American and Iranian leaders are boosting their belligerent rhetoric, even as the UN's nuclear watchdog reported Thursday that Iran's nuclear program is moving slower than expected and below capacity.

In results likely to blunt US efforts to further sanction Iran, the Vienna-based International Atomic Energy Agency (IAEA) said Iran's expanding efforts still defy Security Council resolutions, but that cooperation in clearing up continued suspicions marked "a significant step forward."

In the war of words that escalated this week, President George Bush charged on Tuesday that Iran's pursuit of nuclear technology put the Mideast "under the shadow of a nuclear holocaust."

Pressures are mounting on all sides. Washington awaits a key US progress report on Iraq, where American accusations of Iranian support for anti-US militias has sharpened. And the IAEA this week unveiled a deal with Iran to "resolve" all outstanding questions by year's end, a deal that analysts say risks ending investigations too early.

"Iran is now facing a litmus test to provide answers in a timely manner to our questions," the IAEA deputy head Olli Heinonen said in Vienna. "If the answers [from Iran] are not satisfactory, we are making new questions until we are satisfied with the answers."

The top US commander in Iraq, Gen. David Petraeus and US Ambassador Ryan Crocker are to give assessments on the effect of a months-long surge in Baghdad the second week of September that will shape future US deployments and withdrawal plans for Iraq.

"The US is seriously concerned about Iranian support for violence in Iraq that has killed American soldiers, and as we get close to the date of the Petraeus report, the Iran factor looms large," says Mark Fitzpatrick, an Iran expert at the International Institute of Strategic Studies in London. "It's natural that President Bush would point to that external factor as a reason not to cut and run from Iraq."

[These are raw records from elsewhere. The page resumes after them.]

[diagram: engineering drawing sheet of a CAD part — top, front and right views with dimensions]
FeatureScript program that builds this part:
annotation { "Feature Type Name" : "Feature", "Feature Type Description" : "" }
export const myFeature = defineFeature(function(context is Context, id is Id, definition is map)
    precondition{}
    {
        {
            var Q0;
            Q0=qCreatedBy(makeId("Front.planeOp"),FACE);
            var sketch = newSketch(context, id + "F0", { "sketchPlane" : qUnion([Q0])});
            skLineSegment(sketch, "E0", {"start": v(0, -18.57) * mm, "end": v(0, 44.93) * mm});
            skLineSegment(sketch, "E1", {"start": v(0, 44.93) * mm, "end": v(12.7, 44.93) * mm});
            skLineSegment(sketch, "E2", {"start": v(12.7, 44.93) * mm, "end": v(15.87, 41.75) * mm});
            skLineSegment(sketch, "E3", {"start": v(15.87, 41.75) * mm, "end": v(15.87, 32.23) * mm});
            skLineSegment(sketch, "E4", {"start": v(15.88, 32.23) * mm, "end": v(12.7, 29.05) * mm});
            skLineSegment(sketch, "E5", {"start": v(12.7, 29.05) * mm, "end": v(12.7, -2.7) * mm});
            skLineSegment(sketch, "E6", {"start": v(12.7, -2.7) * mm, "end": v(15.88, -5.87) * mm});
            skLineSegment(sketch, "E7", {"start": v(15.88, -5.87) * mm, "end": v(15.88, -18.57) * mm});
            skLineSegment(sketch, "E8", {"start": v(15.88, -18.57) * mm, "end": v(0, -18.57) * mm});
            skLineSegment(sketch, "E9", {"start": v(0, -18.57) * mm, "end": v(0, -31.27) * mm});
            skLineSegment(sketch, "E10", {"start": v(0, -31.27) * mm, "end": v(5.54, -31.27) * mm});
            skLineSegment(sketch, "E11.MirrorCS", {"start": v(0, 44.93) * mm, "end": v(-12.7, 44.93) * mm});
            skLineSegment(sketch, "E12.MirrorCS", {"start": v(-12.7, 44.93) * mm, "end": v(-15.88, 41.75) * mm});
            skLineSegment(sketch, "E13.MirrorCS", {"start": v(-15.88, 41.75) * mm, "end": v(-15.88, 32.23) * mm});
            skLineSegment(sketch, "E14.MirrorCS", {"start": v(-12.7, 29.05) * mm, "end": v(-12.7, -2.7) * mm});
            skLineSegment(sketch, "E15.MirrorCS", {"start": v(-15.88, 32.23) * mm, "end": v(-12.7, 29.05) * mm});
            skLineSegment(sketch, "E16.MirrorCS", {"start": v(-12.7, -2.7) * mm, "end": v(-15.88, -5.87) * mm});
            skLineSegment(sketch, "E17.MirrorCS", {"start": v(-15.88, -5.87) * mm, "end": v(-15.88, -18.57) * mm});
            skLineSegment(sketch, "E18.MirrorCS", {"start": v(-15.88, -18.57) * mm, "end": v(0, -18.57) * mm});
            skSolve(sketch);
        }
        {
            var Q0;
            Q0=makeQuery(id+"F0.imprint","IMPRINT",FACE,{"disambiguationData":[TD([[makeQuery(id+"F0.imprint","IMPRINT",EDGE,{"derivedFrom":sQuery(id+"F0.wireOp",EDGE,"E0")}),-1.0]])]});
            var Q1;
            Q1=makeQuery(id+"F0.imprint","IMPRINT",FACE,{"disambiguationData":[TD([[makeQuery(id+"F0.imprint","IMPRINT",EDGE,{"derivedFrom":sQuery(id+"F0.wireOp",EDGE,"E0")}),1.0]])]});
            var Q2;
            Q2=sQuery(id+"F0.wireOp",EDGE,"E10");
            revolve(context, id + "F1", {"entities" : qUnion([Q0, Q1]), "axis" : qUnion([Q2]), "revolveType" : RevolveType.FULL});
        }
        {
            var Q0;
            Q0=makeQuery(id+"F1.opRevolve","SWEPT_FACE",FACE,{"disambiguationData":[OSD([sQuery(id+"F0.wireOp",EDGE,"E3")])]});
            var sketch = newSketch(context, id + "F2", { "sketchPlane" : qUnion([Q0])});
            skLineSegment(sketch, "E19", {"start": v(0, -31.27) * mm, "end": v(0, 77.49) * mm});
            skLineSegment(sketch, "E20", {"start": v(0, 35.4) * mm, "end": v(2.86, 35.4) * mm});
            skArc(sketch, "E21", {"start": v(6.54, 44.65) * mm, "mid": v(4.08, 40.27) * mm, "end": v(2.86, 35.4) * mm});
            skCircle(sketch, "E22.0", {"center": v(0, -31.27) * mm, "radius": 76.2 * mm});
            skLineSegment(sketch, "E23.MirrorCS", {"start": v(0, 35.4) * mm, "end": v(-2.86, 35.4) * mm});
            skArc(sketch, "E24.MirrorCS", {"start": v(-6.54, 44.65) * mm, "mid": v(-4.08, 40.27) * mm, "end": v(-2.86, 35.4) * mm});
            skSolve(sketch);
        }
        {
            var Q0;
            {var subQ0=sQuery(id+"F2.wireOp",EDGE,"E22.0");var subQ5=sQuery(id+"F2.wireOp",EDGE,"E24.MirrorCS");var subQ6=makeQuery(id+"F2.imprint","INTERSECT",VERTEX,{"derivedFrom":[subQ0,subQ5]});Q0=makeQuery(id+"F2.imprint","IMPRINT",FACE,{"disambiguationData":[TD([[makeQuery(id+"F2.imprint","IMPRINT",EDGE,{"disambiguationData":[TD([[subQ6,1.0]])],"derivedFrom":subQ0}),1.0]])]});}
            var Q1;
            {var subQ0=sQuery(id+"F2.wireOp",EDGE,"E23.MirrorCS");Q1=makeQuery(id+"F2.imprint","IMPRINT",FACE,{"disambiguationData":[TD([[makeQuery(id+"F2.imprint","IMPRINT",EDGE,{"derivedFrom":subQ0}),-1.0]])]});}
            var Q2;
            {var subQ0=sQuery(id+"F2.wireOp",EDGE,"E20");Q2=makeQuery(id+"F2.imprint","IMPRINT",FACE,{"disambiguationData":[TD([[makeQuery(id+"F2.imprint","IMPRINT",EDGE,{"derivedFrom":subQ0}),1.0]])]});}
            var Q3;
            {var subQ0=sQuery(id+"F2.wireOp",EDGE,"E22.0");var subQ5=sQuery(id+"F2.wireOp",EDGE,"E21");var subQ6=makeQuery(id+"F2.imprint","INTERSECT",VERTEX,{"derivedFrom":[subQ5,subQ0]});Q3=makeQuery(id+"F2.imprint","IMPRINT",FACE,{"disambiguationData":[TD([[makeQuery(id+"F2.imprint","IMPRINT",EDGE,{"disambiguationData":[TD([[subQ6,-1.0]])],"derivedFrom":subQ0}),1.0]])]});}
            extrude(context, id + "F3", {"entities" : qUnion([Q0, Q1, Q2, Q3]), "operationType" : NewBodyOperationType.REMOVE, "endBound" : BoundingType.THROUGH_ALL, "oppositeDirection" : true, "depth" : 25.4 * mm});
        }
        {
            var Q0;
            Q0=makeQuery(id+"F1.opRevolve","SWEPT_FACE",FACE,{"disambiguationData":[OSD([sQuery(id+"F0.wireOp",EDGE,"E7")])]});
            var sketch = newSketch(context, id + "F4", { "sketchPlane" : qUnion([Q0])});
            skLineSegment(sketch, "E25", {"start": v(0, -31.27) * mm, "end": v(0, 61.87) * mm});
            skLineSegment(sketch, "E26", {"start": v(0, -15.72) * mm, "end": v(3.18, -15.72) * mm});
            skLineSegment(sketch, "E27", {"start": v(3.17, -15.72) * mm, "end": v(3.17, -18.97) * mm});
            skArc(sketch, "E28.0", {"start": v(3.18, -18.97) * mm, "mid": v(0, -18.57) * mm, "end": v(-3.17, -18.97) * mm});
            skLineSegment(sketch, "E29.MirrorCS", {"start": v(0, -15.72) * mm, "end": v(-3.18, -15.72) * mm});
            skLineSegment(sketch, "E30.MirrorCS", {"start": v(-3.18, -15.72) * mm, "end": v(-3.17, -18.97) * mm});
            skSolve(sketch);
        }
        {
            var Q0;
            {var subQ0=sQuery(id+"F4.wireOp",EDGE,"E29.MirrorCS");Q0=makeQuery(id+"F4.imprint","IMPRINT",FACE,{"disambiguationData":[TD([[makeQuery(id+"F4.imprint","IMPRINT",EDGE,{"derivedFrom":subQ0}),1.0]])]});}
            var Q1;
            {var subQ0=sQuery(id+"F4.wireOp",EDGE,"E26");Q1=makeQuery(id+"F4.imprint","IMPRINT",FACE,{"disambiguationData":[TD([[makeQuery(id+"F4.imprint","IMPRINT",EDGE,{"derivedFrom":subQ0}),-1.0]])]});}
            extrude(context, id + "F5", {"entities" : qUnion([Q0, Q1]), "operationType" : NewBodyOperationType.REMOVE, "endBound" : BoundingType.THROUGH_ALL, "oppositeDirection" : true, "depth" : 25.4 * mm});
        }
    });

Using his strongest public language on Iran to date, President Bush on Tuesday repeated charges that Iran is causing US deaths in Iraq by supporting and supplying weaponry to Shiite militias and said he ordered US commanders to "confront Tehran's murderous activities."

Iranian spokesmen this week again denied supporting anti-US actions in Iraq and, in Vienna, warned the US and West against pushing for a third round of Security Council sanctions.

Speaking Tuesday in Tehran just hours before Bush, Iranian President Mahmoud Ahmadinejad dismissed the US as an empire in decline, with failure in Iraq leaving a "huge power vacuum" that Iran was ready to fill.

"The political power of the occupiers is collapsing rapidly," said Mr. Ahmadinejad. "Occupation is the root of all problems in Iraq. It has become clear that occupiers are not able to resolve regional issues."

Iranian Foreign Minister Manouchehr Mottaki on Thursday dismissed US claims that Iran is interfering in Iraq as lacking evidence, saying that Bush's statements "are a sign of indecision, lack of wisdom, and political despair."

A separate draft report by the Government Accountability Office, described Thursday as "strikingly negative" by The Washington Post, which acquired the document, found that only three of 18 benchmarks mandated by Congress had been met in Iraq.

The arrest of seven Iranians and their Iraqi guards at the Sheraton hotel in Baghdad this week – with television footage showing them blindfolded and being led out of the hotel by US soldiers – threatened a further deterioration, akin to the arrest of five Iranians in northern Iraq in January, who remain in custody. They were released next morning, with an adviser to General Petraeus expressing "regret" after it became known the group were on official business.